## Assignment
Return the data that follows exactly. Include every line.

## Records provided

----

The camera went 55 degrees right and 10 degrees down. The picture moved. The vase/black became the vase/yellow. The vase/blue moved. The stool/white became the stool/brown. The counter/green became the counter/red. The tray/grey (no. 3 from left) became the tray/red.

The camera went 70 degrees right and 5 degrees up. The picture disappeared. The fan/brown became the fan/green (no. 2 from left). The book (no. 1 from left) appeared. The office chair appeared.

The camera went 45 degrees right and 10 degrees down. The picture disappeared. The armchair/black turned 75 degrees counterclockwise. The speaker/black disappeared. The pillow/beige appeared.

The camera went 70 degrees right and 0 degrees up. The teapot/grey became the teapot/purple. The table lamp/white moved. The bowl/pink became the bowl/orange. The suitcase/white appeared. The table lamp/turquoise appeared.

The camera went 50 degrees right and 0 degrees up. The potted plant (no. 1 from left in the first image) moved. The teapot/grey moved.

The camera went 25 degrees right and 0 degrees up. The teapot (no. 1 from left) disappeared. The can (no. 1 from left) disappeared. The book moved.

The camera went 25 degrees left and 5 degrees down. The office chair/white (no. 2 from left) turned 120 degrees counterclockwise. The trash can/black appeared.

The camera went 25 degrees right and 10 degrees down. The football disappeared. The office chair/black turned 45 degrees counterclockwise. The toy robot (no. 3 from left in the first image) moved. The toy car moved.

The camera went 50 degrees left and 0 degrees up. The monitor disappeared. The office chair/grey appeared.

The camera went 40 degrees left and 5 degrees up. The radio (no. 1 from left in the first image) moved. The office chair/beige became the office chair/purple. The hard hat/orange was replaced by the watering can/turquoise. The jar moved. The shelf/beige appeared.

----

## Reply to the task
The camera went 55 degrees right and 10 degrees down. The picture moved. The vase/black became the vase/yellow. The vase/blue moved. The stool/white became the stool/brown. The counter/green became the counter/red. The tray/grey (no. 3 from left) became the tray/red.

The camera went 70 degrees right and 5 degrees up. The picture disappeared. The fan/brown became the fan/green (no. 2 from left). The book (no. 1 from left) appeared. The office chair appeared.

The camera went 45 degrees right and 10 degrees down. The picture disappeared. The armchair/black turned 75 degrees counterclockwise. The speaker/black disappeared. The pillow/beige appeared.

The camera went 70 degrees right and 0 degrees up. The teapot/grey became the teapot/purple. The table lamp/white moved. The bowl/pink became the bowl/orange. The suitcase/white appeared. The table lamp/turquoise appeared.

The camera went 50 degrees right and 0 degrees up. The potted plant (no. 1 from left in the first image) moved. The teapot/grey moved.

The camera went 25 degrees right and 0 degrees up. The teapot (no. 1 from left) disappeared. The can (no. 1 from left) disappeared. The book moved.

The camera went 25 degrees left and 5 degrees down. The office chair/white (no. 2 from left) turned 120 degrees counterclockwise. The trash can/black appeared.

The camera went 25 degrees right and 10 degrees down. The football disappeared. The office chair/black turned 45 degrees counterclockwise. The toy robot (no. 3 from left in the first image) moved. The toy car moved.

The camera went 50 degrees left and 0 degrees up. The monitor disappeared. The office chair/grey appeared.

The camera went 40 degrees left and 5 degrees up. The radio (no. 1 from left in the first image) moved. The office chair/beige became the office chair/purple. The hard hat/orange was replaced by the watering can/turquoise. The jar moved. The shelf/beige appeared.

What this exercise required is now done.